THOMAS René

Par Jean Maitron et Justinien Raymond

Né en 1867 en Savoie, dans une famille pauvre, René Thomas s’en alla, jeune, gagner sa vie à Paris. Ouvrier puis employé dans la métallurgie, il fut le compagnon de combat de Jules Joffrin* à Montmartre. A dix-neuf ans, il participa aux luttes contre le général Boulanger. En 1905, il rejoignit la SFIO naissante et fut, quelques années, secrétaire de la section de Saint-Maur (Seine). Dégagé de toutes obligations militaires, il s’engagea en 1914, devint sergent au 134e régiment d’infanterie et fut grièvement blessé en 1915. Évacué sur Lyon, il y fut amputé de la jambe droite et réformé.

Il regagna sa Savoie natale et, adhérent de la section socialiste d’Albertville, fut secrétaire pendant quelques années de l’Union départementale des syndicats. Pour les élections législatives du 16 novembre 1919, il figurait sur la liste des candidats socialistes qui n’eut aucun élu ; il recueillit 5 472 voix sur 70 091 inscrits.
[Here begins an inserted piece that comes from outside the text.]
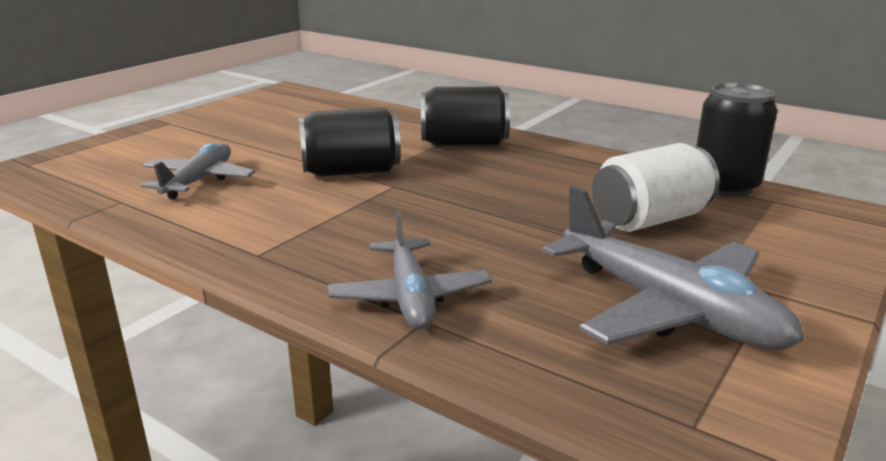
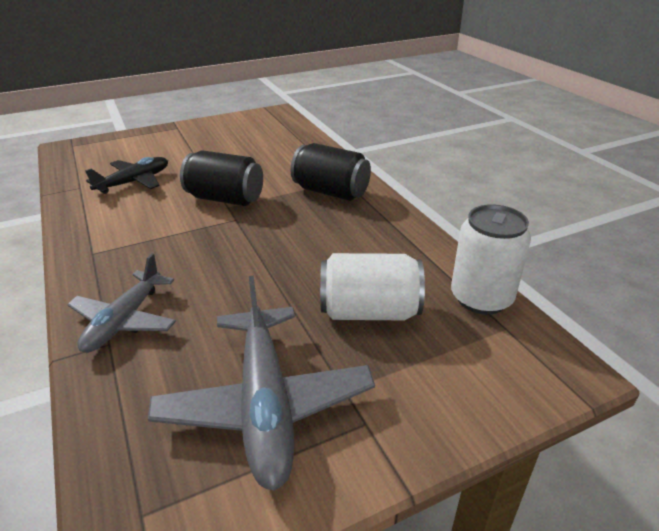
camera: 30 degrees right, 10 degrees up
grey plane [141,143,255,199] -> black plane [85,157,168,194]
black can [696,82,777,197] -> white can [451,204,531,315]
Membre du Parti communiste et secrétaire permanent appointé de la Fédération des syndicats unitaires de la Savoie à Chambéry en 1921, il fut délégué au congrès unitaire extraordinaire de Paris (23-25 décembre 1922), à la suite duquel il anima la campagne décidée à ce congrès contre l’impôt sur les salaires. Lors des élections cantonales de mai 1922, il s’était opposé à Jean Dumollard* et Carle* et s’était prononcé contre toute entente avec un autre parti politique. Il fut approuvé par le Parti communiste après enquête de Lucie Colliard*. Toutefois, au congrès de la CGTU de Saint-Étienne tenu fin juin 1922, il se rangea aux côtés des minoritaires qui réprouvaient « l’intrusion de la politique, même communiste, dans les organisations syndicales ». Il demeura cependant secrétaire de l’UD, mais ne collabora plus au Travailleur et n’assista plus aux réunions du groupe communiste.

Un certain Thomas (le même ?) fut candidat socialiste en Savoie en 1936.

Pour citer cet article :
https://maitron.fr/spip.php?article132576, notice THOMAS René par Jean Maitron et Justinien Raymond, version mise en ligne le 30 novembre 2010, dernière modification le 16 novembre 2020.

Par Jean Maitron et Justinien Raymond

SOURCES : Arch. Nat. F7/13105, 13015. — Le Travailleur savoyard, 15 et 22 novembre 1919.